[Collected data]
=====

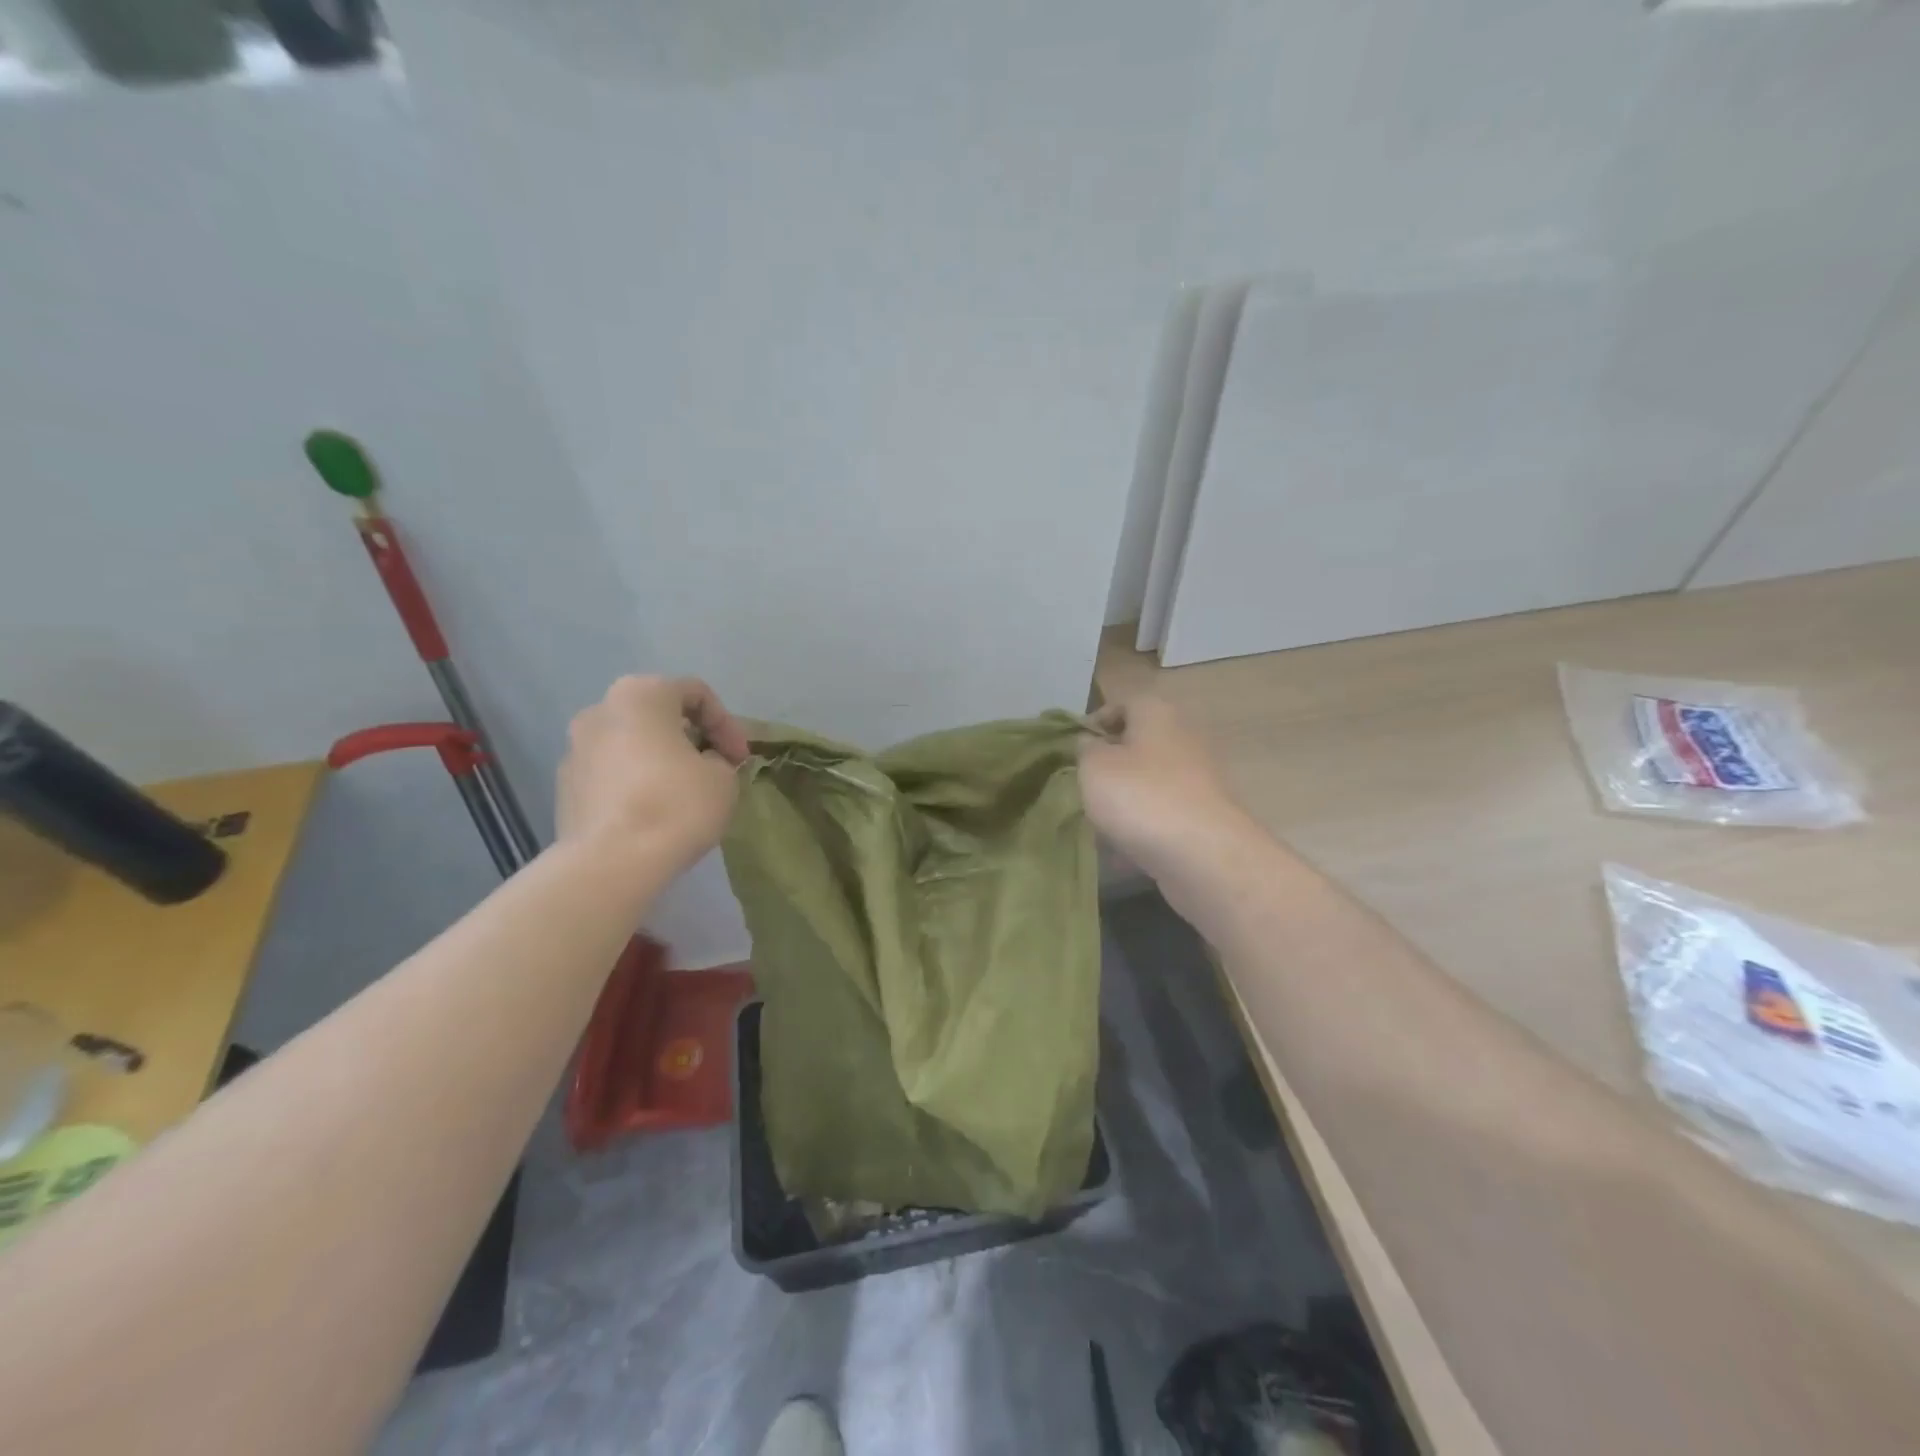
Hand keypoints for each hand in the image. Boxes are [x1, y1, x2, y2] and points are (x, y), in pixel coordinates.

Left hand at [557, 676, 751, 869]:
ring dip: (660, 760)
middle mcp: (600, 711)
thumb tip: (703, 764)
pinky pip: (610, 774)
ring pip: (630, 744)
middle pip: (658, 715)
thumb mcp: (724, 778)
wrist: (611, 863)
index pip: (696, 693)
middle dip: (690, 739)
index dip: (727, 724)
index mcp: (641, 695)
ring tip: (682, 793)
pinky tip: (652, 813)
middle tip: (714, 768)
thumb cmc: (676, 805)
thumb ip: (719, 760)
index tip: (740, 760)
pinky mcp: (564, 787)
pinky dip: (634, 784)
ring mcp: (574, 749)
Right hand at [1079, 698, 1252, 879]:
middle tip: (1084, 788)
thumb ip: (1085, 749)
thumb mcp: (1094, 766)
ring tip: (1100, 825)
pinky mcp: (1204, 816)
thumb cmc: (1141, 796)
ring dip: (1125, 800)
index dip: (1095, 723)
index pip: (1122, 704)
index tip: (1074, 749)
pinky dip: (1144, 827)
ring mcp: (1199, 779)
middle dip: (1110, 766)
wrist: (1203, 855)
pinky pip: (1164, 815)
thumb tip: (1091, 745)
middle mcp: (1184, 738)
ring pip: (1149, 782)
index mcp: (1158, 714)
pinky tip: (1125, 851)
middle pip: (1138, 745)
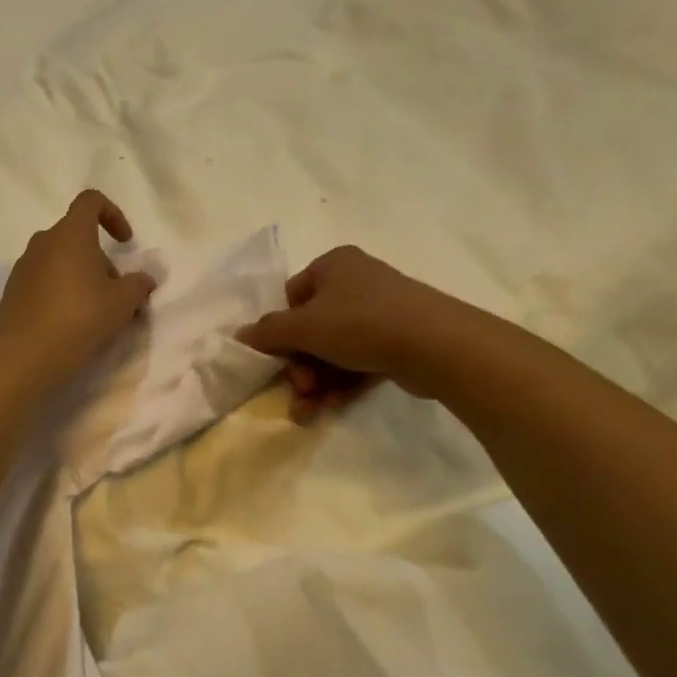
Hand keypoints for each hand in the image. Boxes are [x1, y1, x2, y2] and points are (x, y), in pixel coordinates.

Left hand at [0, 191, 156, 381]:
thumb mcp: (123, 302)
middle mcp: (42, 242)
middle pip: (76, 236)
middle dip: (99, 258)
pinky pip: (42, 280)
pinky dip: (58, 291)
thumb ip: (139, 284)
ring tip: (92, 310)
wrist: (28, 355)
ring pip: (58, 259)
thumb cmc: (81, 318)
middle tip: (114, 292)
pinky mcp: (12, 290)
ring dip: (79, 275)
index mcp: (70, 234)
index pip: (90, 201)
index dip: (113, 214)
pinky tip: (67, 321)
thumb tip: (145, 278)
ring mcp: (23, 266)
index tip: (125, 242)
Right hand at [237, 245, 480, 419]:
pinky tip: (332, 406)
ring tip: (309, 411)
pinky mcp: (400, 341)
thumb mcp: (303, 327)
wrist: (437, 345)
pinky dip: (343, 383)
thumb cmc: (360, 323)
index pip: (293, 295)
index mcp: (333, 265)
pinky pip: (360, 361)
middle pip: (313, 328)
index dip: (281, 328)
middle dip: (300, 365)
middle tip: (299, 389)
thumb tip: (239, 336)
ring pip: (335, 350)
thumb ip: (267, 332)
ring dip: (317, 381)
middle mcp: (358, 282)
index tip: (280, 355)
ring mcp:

=====

[Work required]
Although the records contain pictures, print only the rest, exactly as written.

[Answer section]
Hand keypoints for each hand in the image. Boxes are [x1, y1, x2, y2] and points are (x, y), in pixel coordinates.

Left hand at [557, 676, 751, 869]:
ring dip: (660, 760)
middle mcp: (600, 711)
thumb tip: (703, 764)
pinky pip: (610, 774)
ring pip: (630, 744)
middle pip: (658, 715)
thumb mcp: (724, 778)
wrist: (611, 863)
index pip: (696, 693)
middle dip: (690, 739)
index dip: (727, 724)
index mcp: (641, 695)
ring tip: (682, 793)
pinky tip: (652, 813)
middle tip: (714, 768)
thumb cmc: (676, 805)
thumb ip: (719, 760)
index tip: (740, 760)
pinky mcp: (564, 787)
pinky dip: (634, 784)
ring mcp: (574, 749)
Right hand at [1079, 698, 1252, 879]:
middle tip: (1084, 788)
thumb ip: (1085, 749)
thumb mcp: (1094, 766)
ring tip: (1100, 825)
pinky mcp: (1204, 816)
thumb cmc: (1141, 796)
ring dip: (1125, 800)
index dip: (1095, 723)
index pip: (1122, 704)
index tip: (1074, 749)
pinky dip: (1144, 827)
ring mcp: (1199, 779)
middle dip: (1110, 766)
wrist: (1203, 855)
pinky pip: (1164, 815)
thumb tip: (1091, 745)
middle mcp: (1184, 738)
ring pip: (1149, 782)
index mcp: (1158, 714)
pinky tip: (1125, 851)
middle pip: (1138, 745)
Hand keypoints for each hand in the image. Boxes are [x1, y1, x2, y2] and points are (x, y), in pixel coordinates.

Left hand at [0, 191, 156, 381]:
thumb mcp: (123, 302)
middle mcp: (42, 242)
middle pip: (76, 236)
middle dip: (99, 258)
pinky pip: (42, 280)
pinky dip: (58, 291)
thumb ip: (139, 284)
ring tip: (92, 310)
wrist: (28, 355)
ring pip: (58, 259)
thumb cmc: (81, 318)
middle tip: (114, 292)
pinky mcp: (12, 290)
ring dip: (79, 275)
index mcp: (70, 234)
index pip: (90, 201)
index dip: (113, 214)
pinky tip: (67, 321)
thumb tip: (145, 278)
ring mcp: (23, 266)
index tip: (125, 242)
Right hand at [237, 245, 480, 419]:
pinky tip: (332, 406)
ring tip: (309, 411)
pinky mcp: (400, 341)
thumb mcp: (303, 327)
wrist: (437, 345)
pinky dip: (343, 383)
thumb cmc: (360, 323)
index pip: (293, 295)
index mcp: (333, 265)
pinky pip: (360, 361)
middle pip: (313, 328)
index dip: (281, 328)
middle dip: (300, 365)
middle tip: (299, 389)
thumb tip: (239, 336)
ring pip: (335, 350)
thumb ip: (267, 332)
ring dip: (317, 381)
middle mcp: (358, 282)
index tip: (280, 355)
ring mcp:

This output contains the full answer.